↓
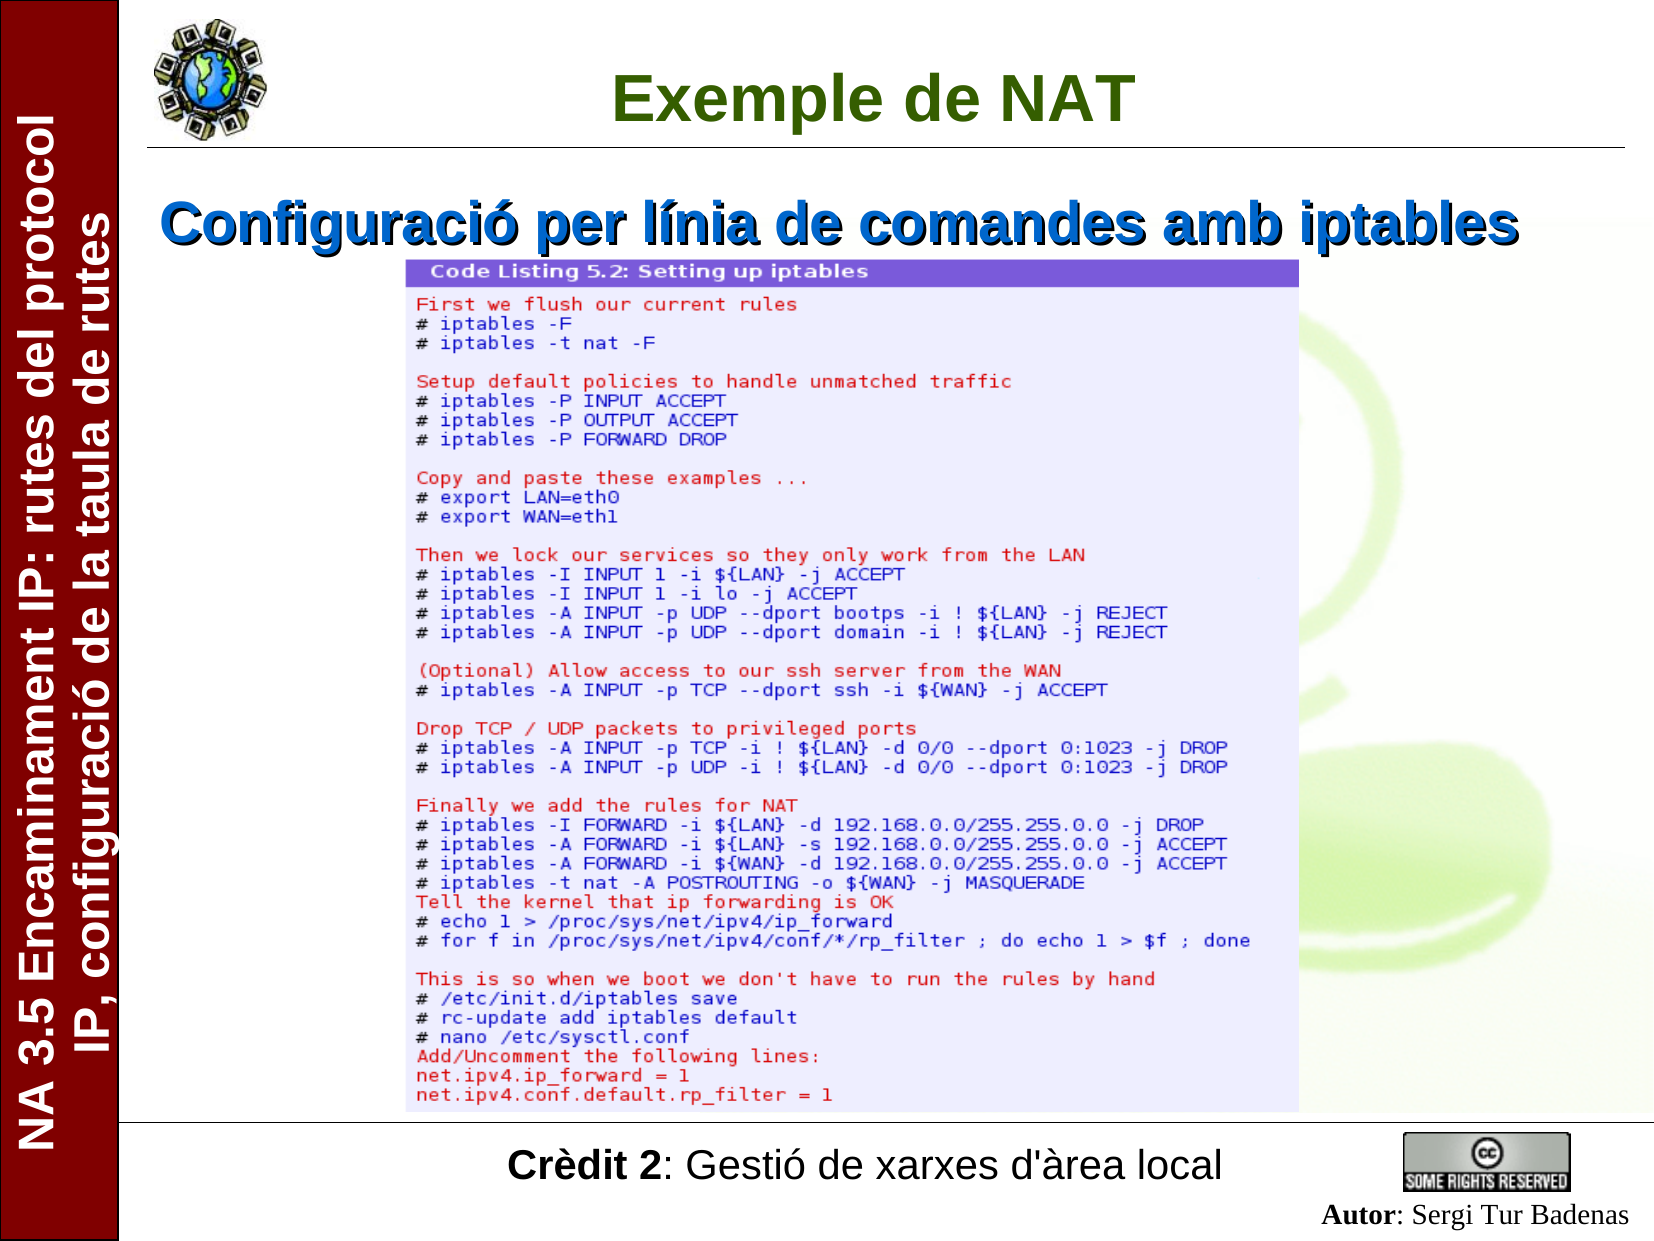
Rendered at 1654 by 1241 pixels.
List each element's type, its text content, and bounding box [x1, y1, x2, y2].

title Exemple de NAT [129, 49, 1619, 148]
picture [154, 19, 268, 49]
picture [1403, 1132, 1571, 1192]
picture [401, 217, 1654, 1113]
list Configuració per línia de comandes amb iptables [141, 189, 1630, 1040]
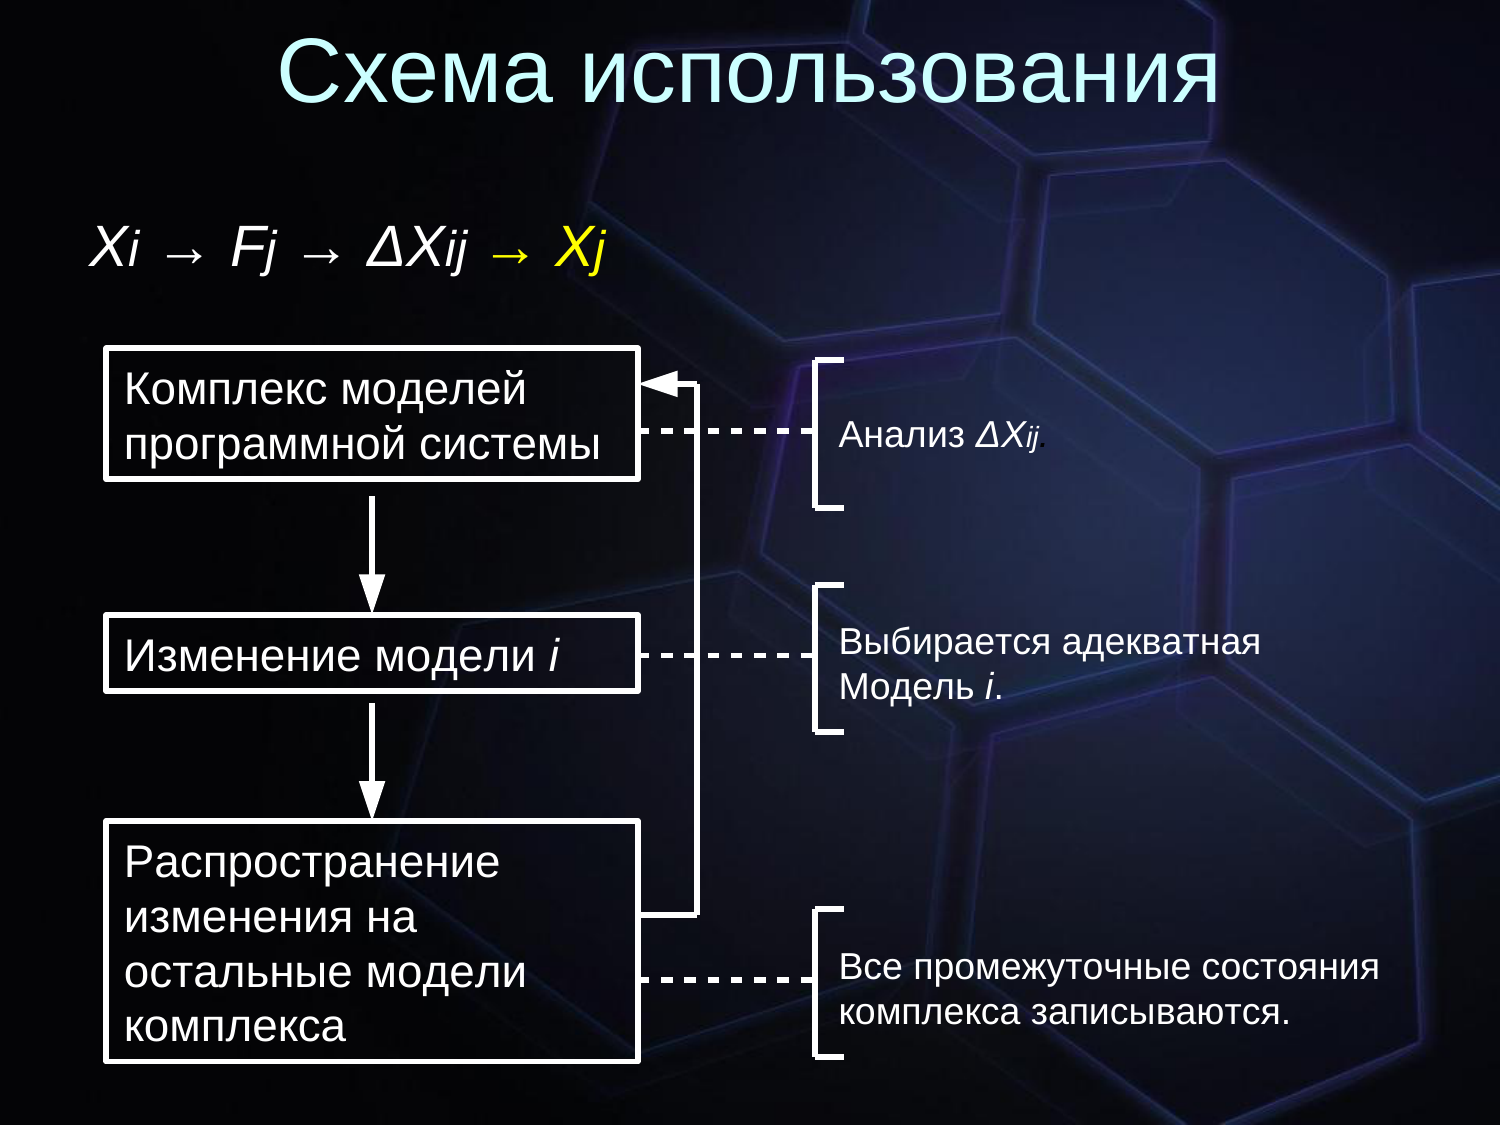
↑
Format the lines above as a numbered list, omitting the blank lines and the pictures.

1. Rendered at 1654 by 1241 pixels.
2. List each element's type, its text content, and bounding box [x1, y1, x2, y2].
3. title Exemple de NAT [129, 49, 1619, 148]
4. picture [154, 19, 268, 49]
5. picture [1403, 1132, 1571, 1192]
6. picture [401, 217, 1654, 1113]
7. list Configuració per línia de comandes amb iptables [141, 189, 1630, 1040]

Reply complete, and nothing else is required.